# EXERCISE REQUIREMENTS
A faithful copy of the data below is required, leaving out every picture.

•••••

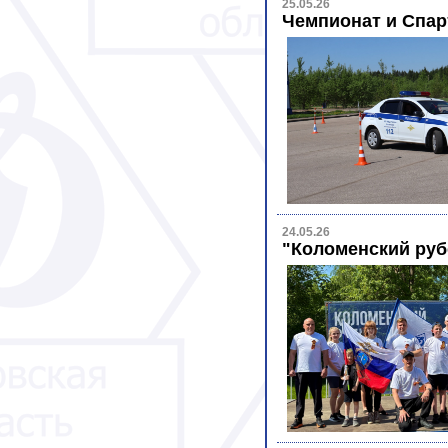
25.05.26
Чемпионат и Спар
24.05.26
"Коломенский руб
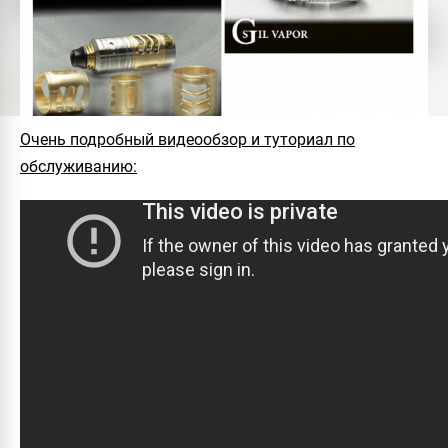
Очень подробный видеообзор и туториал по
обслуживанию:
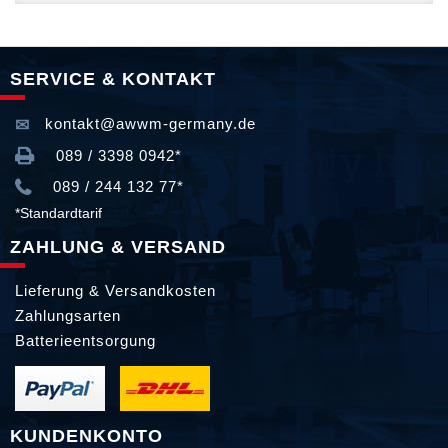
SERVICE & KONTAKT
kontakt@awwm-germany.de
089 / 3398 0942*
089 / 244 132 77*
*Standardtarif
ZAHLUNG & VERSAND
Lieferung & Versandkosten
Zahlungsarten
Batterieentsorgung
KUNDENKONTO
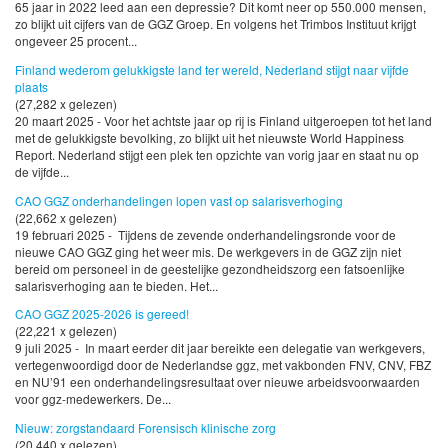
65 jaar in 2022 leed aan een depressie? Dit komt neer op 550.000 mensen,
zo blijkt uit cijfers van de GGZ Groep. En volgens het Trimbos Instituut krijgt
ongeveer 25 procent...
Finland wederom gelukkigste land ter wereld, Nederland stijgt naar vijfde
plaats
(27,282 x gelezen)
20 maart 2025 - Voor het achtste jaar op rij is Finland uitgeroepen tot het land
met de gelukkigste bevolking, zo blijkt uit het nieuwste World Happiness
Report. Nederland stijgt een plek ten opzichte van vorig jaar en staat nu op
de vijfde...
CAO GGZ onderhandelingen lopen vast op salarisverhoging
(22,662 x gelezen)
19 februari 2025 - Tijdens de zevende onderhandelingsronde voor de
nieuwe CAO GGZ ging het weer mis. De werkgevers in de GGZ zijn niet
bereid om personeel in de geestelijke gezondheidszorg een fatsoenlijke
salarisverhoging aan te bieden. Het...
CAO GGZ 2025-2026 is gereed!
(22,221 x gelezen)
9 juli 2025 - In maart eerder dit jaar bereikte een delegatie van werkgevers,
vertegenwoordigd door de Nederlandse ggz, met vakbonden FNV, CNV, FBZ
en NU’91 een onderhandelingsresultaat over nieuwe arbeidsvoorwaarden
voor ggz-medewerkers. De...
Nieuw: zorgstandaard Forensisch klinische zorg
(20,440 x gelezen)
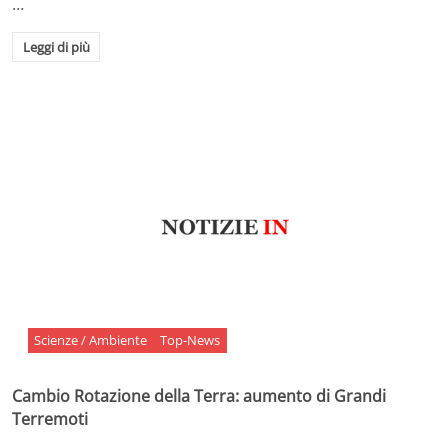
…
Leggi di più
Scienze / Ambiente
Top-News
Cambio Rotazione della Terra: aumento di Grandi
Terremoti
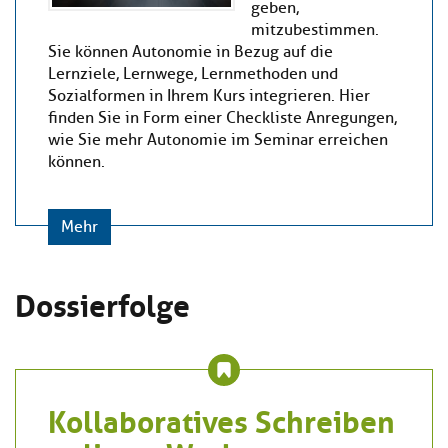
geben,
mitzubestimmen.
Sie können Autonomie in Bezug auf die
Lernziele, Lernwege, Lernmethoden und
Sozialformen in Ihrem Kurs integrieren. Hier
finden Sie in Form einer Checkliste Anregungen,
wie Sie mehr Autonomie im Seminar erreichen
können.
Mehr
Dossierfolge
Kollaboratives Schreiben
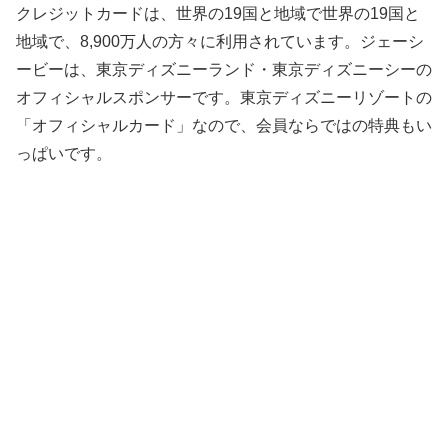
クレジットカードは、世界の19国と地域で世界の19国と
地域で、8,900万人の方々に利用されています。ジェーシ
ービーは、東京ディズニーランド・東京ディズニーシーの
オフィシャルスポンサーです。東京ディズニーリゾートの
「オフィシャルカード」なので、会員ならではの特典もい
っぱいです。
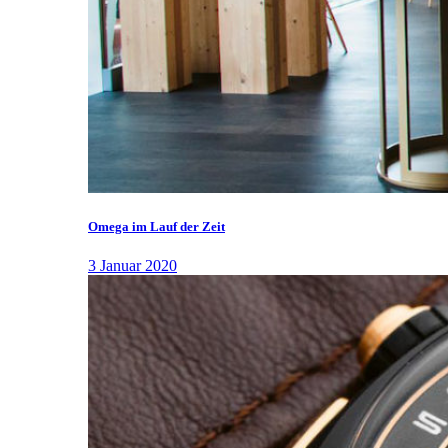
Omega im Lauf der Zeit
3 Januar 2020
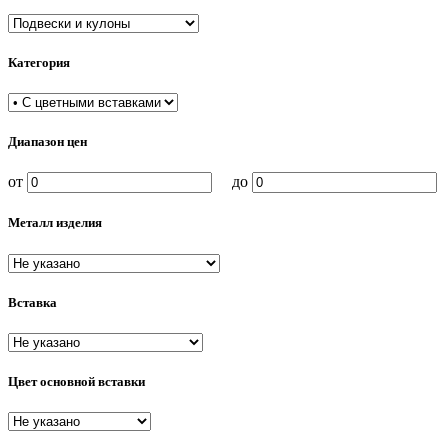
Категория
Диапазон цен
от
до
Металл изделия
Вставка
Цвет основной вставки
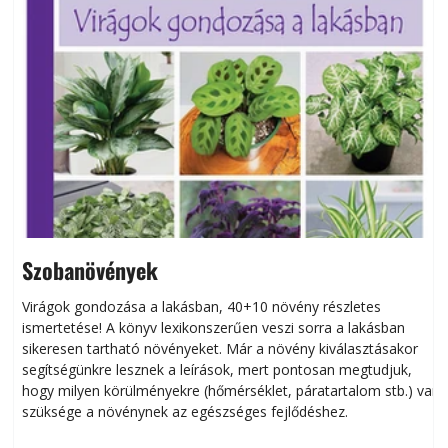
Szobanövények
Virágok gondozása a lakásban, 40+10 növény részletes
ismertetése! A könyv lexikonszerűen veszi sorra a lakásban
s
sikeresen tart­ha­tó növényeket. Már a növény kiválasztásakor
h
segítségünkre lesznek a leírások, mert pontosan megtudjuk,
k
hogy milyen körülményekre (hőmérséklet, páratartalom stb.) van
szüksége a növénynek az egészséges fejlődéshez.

•••••

# ANSWER SPACE
25.05.26
Чемпионат и Спар
24.05.26
"Коломенский руб
Очень подробный видеообзор и туториал по
обслуживанию:
SERVICE & KONTAKT
kontakt@awwm-germany.de
089 / 3398 0942*
089 / 244 132 77*
*Standardtarif
ZAHLUNG & VERSAND
Lieferung & Versandkosten
Zahlungsarten
Batterieentsorgung
KUNDENKONTO
65 jaar in 2022 leed aan een depressie? Dit komt neer op 550.000 mensen,
zo blijkt uit cijfers van de GGZ Groep. En volgens het Trimbos Instituut krijgt
ongeveer 25 procent...
Finland wederom gelukkigste land ter wereld, Nederland stijgt naar vijfde
plaats
(27,282 x gelezen)
20 maart 2025 - Voor het achtste jaar op rij is Finland uitgeroepen tot het land
met de gelukkigste bevolking, zo blijkt uit het nieuwste World Happiness
Report. Nederland stijgt een plek ten opzichte van vorig jaar en staat nu op
de vijfde...
CAO GGZ onderhandelingen lopen vast op salarisverhoging
(22,662 x gelezen)
19 februari 2025 - Tijdens de zevende onderhandelingsronde voor de
nieuwe CAO GGZ ging het weer mis. De werkgevers in de GGZ zijn niet
bereid om personeel in de geestelijke gezondheidszorg een fatsoenlijke
salarisverhoging aan te bieden. Het...
CAO GGZ 2025-2026 is gereed!
(22,221 x gelezen)
9 juli 2025 - In maart eerder dit jaar bereikte een delegatie van werkgevers,
vertegenwoordigd door de Nederlandse ggz, met vakbonden FNV, CNV, FBZ
en NU’91 een onderhandelingsresultaat over nieuwe arbeidsvoorwaarden
voor ggz-medewerkers. De...
Nieuw: zorgstandaard Forensisch klinische zorg
(20,440 x gelezen)
…
Leggi di più
Scienze / Ambiente
Top-News
Cambio Rotazione della Terra: aumento di Grandi
Terremoti
geben,
mitzubestimmen.
Sie können Autonomie in Bezug auf die
Lernziele, Lernwege, Lernmethoden und
Sozialformen in Ihrem Kurs integrieren. Hier
finden Sie in Form einer Checkliste Anregungen,
wie Sie mehr Autonomie im Seminar erreichen
können.
Mehr
Dossierfolge
Kollaboratives Schreiben
クレジットカードは、世界の19国と地域で世界の19国と
地域で、8,900万人の方々に利用されています。ジェーシ
ービーは、東京ディズニーランド・東京ディズニーシーの
オフィシャルスポンサーです。東京ディズニーリゾートの
「オフィシャルカード」なので、会員ならではの特典もい
っぱいです。
Omega im Lauf der Zeit
3 Januar 2020
Категория
Диапазон цен
от
до
Металл изделия
Вставка
Цвет основной вставки
Szobanövények
Virágok gondozása a lakásban, 40+10 növény részletes
ismertetése! A könyv lexikonszerűen veszi sorra a lakásban
s
sikeresen tart­ha­tó növényeket. Már a növény kiválasztásakor
h
segítségünkre lesznek a leírások, mert pontosan megtudjuk,
k
hogy milyen körülményekre (hőmérséklet, páratartalom stb.) van
szüksége a növénynek az egészséges fejlődéshez.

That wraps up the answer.